> _Aufgaben_:
1 > Prüfe für jede Aussage, ob sie mit dem Text zu „Märzwinter“ übereinstimmt, und belege deine Antwort (ja oder nein) mit den entscheidenden Worten des Textes: (a) Das Buch ist im Frühling 2013 erschienen. (b) Die wiedergegebenen Grafiken von Peter Marggraf stammen aus den Jahren 1987 bis 2010. (c) Im Preis von 25 Euro ist der Versand bereits enthalten.
2 > Schreibe den Text zu „Märzwinter“ im Anschluss an seine letzte Zeile mit einigen Sätzen weiter.

> _Vorliegender Text_:
Hans Georg Bulla MÄRZWINTER
Ein Hörstück.
Erschienen im Frühling 2013, gesetzt aus der
Helvetica. Im Buch sind 16 Grafiken von Peter Marggraf
aus den Jahren 1987 bis 2010 wiedergegeben.
Preis: 25 Euro zuzügl. Versand

"Märzwinter" Entstehung eines Buches  Eine Kassette für die Sammlung Hartmann 

 

Sehnsucht, Schmerz und Schönheit
Hans Georg Bullas Hörstück „Märzwinter”

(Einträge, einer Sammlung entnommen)
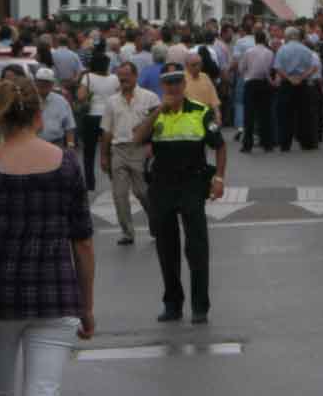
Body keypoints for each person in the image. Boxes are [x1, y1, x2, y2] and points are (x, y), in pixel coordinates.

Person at [0, 79, 95, 396]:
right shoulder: (67, 164)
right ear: (38, 116)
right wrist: (87, 305)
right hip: (56, 295)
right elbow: (82, 241)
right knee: (43, 389)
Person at [135, 63, 226, 325]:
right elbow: (137, 138)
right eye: (168, 84)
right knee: (166, 248)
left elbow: (219, 146)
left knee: (196, 247)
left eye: (177, 83)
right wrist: (157, 113)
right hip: (162, 185)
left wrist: (218, 178)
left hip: (191, 183)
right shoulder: (157, 113)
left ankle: (200, 307)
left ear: (184, 86)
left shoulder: (201, 112)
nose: (173, 88)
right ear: (163, 87)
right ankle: (172, 304)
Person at [100, 62, 160, 245]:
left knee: (143, 192)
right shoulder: (112, 101)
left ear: (135, 76)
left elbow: (159, 126)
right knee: (119, 195)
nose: (123, 79)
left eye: (126, 76)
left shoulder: (150, 98)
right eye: (120, 77)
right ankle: (127, 233)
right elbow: (107, 131)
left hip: (141, 150)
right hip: (118, 150)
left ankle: (156, 226)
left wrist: (152, 145)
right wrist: (104, 156)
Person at [74, 53, 119, 192]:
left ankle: (90, 183)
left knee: (89, 152)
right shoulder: (115, 78)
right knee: (111, 151)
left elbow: (80, 97)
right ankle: (115, 179)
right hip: (110, 117)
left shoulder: (87, 78)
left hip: (92, 117)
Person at [273, 27, 319, 151]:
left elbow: (277, 67)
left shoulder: (282, 49)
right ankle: (306, 142)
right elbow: (314, 67)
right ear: (298, 36)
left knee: (285, 115)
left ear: (287, 37)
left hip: (287, 84)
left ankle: (285, 143)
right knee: (304, 114)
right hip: (302, 84)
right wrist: (302, 77)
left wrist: (288, 78)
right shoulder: (306, 50)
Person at [240, 30, 274, 153]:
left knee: (249, 115)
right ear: (264, 40)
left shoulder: (248, 52)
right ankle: (267, 143)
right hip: (264, 83)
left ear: (255, 40)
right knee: (265, 114)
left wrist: (246, 75)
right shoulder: (270, 53)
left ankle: (247, 144)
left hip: (250, 83)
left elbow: (242, 68)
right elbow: (271, 68)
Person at [34, 67, 76, 149]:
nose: (43, 84)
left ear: (52, 84)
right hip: (33, 145)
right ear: (36, 82)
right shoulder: (28, 99)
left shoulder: (61, 101)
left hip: (55, 144)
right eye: (40, 81)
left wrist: (70, 146)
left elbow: (69, 126)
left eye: (47, 82)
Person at [184, 53, 222, 125]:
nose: (197, 67)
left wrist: (218, 115)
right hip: (188, 119)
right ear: (186, 65)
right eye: (194, 65)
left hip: (206, 118)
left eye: (199, 64)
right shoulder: (181, 80)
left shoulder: (205, 77)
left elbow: (214, 99)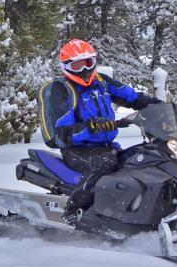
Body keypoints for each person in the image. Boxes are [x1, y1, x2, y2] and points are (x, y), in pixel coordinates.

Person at [38, 39, 161, 225]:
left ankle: (133, 214)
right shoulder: (60, 90)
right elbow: (59, 135)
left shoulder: (101, 82)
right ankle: (74, 210)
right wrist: (91, 126)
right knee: (106, 162)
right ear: (66, 66)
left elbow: (133, 97)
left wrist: (162, 107)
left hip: (107, 146)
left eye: (88, 63)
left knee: (139, 161)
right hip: (77, 150)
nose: (85, 69)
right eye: (78, 65)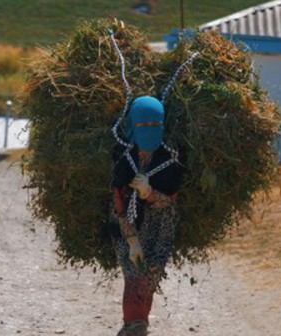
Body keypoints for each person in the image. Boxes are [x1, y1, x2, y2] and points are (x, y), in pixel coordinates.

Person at [110, 96, 184, 336]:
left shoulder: (170, 158)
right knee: (134, 275)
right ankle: (133, 325)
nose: (150, 131)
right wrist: (132, 240)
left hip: (161, 227)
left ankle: (140, 325)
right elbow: (118, 201)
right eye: (144, 126)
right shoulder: (124, 157)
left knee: (150, 276)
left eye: (155, 125)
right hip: (128, 225)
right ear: (133, 126)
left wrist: (150, 194)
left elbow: (172, 200)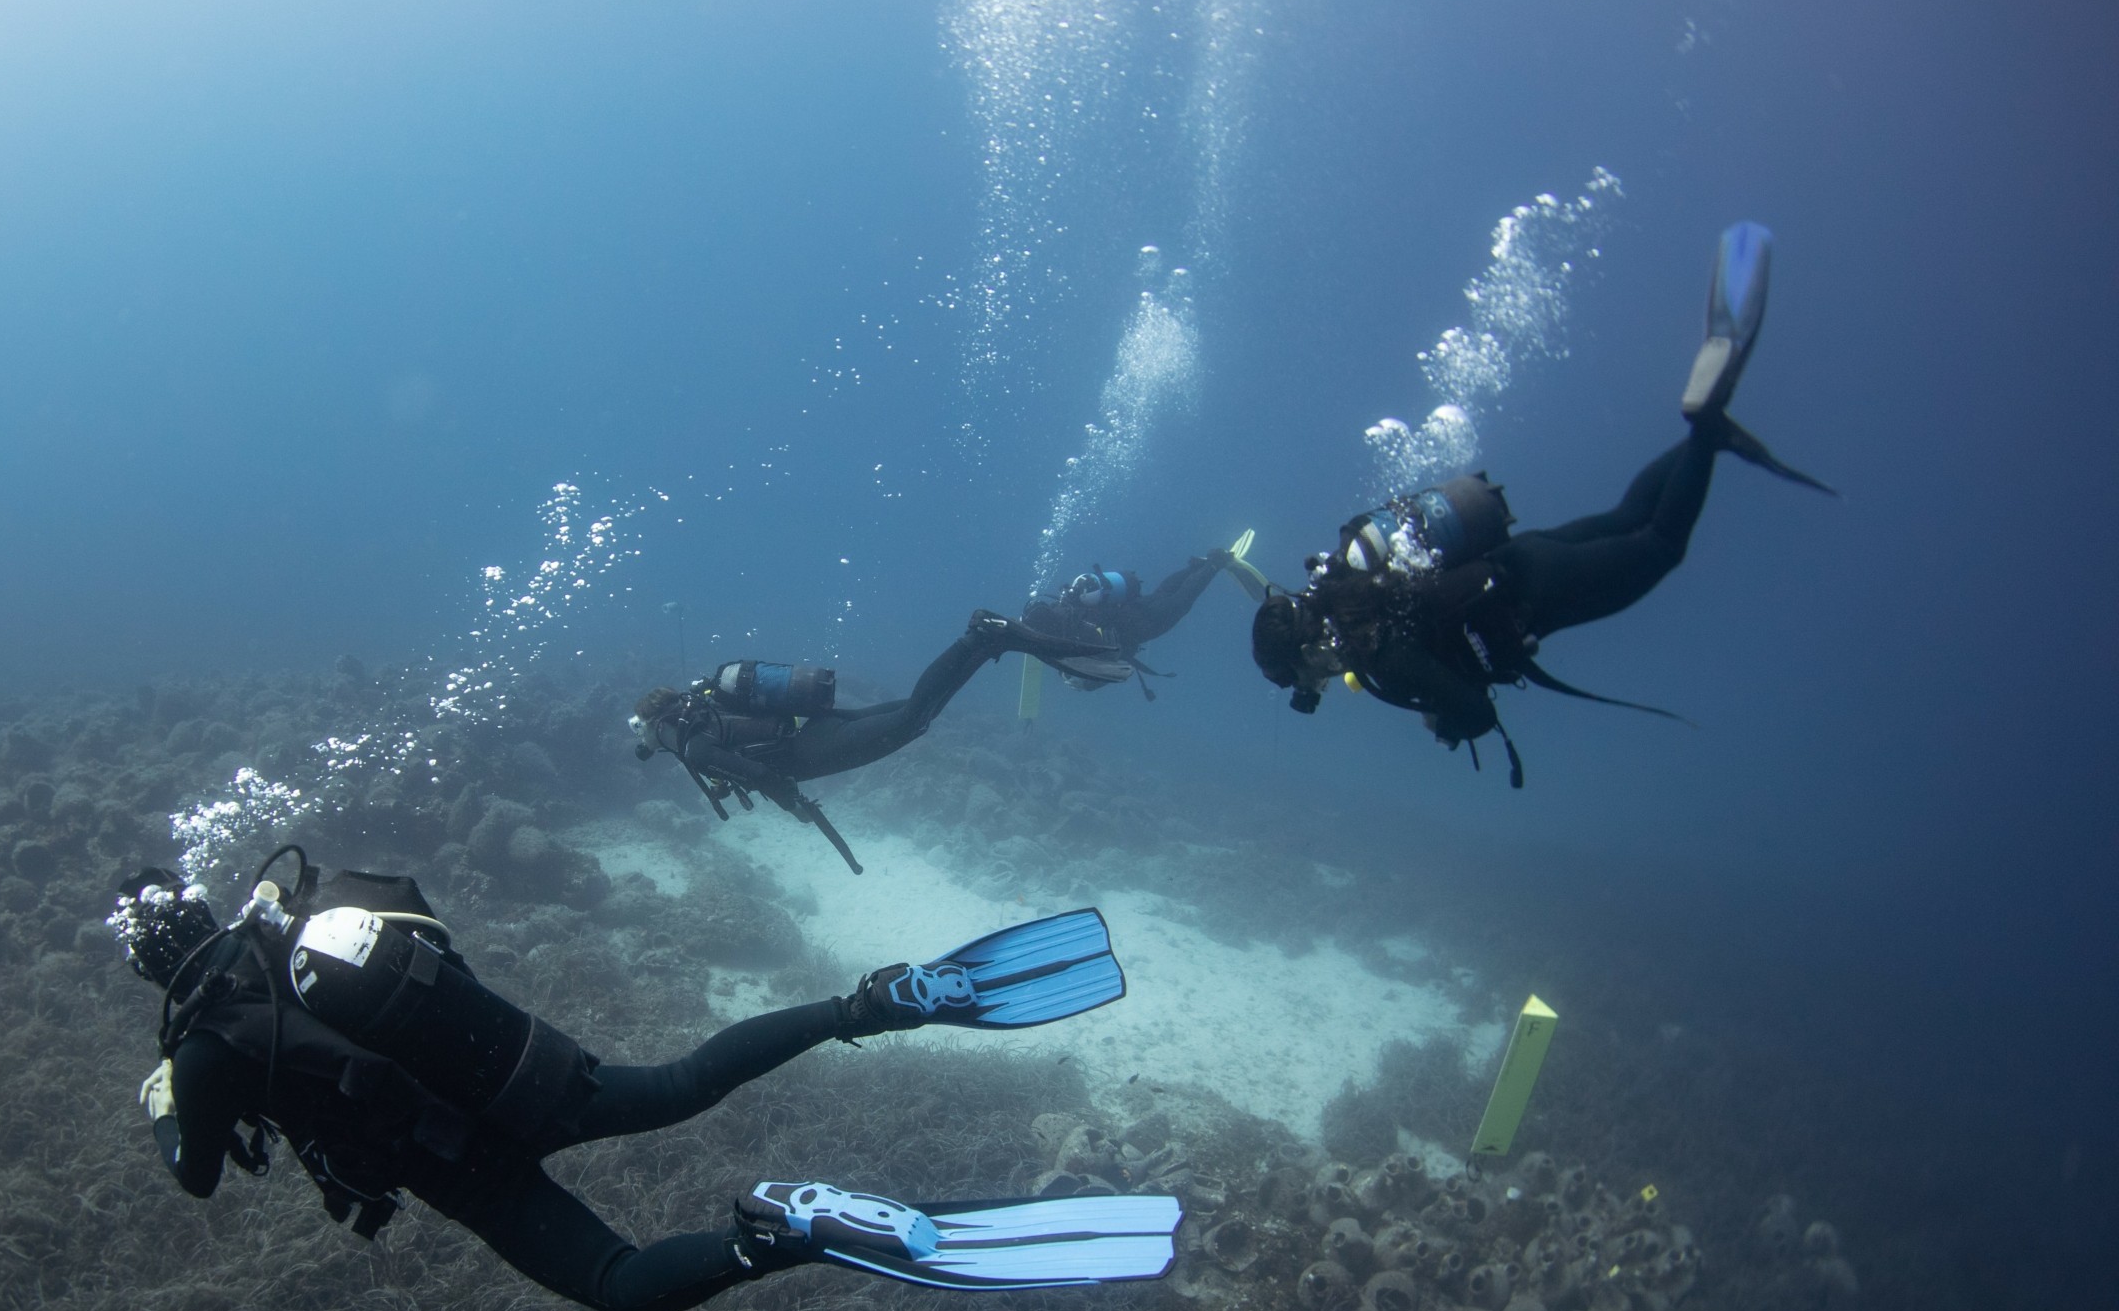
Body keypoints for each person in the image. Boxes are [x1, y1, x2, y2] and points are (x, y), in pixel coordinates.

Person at [110, 854, 1165, 1311]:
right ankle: (868, 1004)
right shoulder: (310, 919)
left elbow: (196, 1175)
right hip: (531, 1074)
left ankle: (783, 1232)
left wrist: (165, 1102)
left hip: (463, 1166)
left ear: (152, 965)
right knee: (686, 1081)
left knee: (620, 1285)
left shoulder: (201, 1048)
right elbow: (432, 929)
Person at [1248, 222, 1833, 786]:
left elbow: (1476, 713)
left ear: (1304, 648)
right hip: (1520, 558)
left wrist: (1442, 720)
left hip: (1536, 597)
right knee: (1628, 517)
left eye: (1298, 675)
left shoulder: (1378, 655)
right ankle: (1706, 438)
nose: (1312, 685)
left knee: (1661, 546)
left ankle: (1704, 427)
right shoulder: (1347, 584)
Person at [631, 609, 1109, 871]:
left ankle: (978, 639)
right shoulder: (703, 707)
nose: (648, 742)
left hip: (810, 751)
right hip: (815, 726)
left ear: (655, 726)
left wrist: (795, 807)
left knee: (913, 720)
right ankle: (988, 646)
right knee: (915, 715)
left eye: (644, 732)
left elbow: (759, 774)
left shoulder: (695, 747)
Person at [1019, 550, 1232, 697]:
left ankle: (1215, 564)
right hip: (1129, 606)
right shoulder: (1062, 609)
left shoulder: (1070, 639)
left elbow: (1112, 662)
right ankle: (1196, 567)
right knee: (1162, 593)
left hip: (1141, 627)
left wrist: (1085, 682)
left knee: (1179, 602)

> _Lösungen_:
1 >
(a) Ja: „Erschienen im Frühling 2013“
(b) Ja: „Im Buch sind 16 Grafiken von Peter Marggraf aus den Jahren 1987 bis 2010 wiedergegeben.“
(c) Nein: „Preis: 25 Euro zuzügl. Versand“

2 >
Von Isabel Kobus

Es ist nicht ungewöhnlich, daß Autoren, die vor allem mit Gedichten bekannt geworden sind, auch eine Vorliebe für das akustische Medium entwickeln, für die Radiokunst. Ein Beispiel dafür ist Günter Eich, dessen Hörspiele gleichrangig neben seinen Gedichten und Prosastücken stehen. Auch Hans Georg Bulla ist als Lyriker ausgewiesen, hat daneben aber auch Erzählungen, kurze Prosa und Essays veröffentlicht. Jetzt erscheint von ihm in der San Marco Handpresse als Erstveröffentlichung ein Hörstück in der Reihe „i libri bianchi“, bibliophil ausgestattet mit sechzehn Zeichnungen von Peter Marggraf.
„Märzwinter“ ist eine psychologisch stimmige Studie über das Werden und Vergehen von Sehnsucht und das Irrewerden daran, über das Erstarren in den eigenen unerfüllten Wünschen und ungelebten Fantasien. Es ist zugleich ein Stück über das Schreiben als Quelle und Ausdrucksform der Sehnsucht – und über den Verlust der Worte.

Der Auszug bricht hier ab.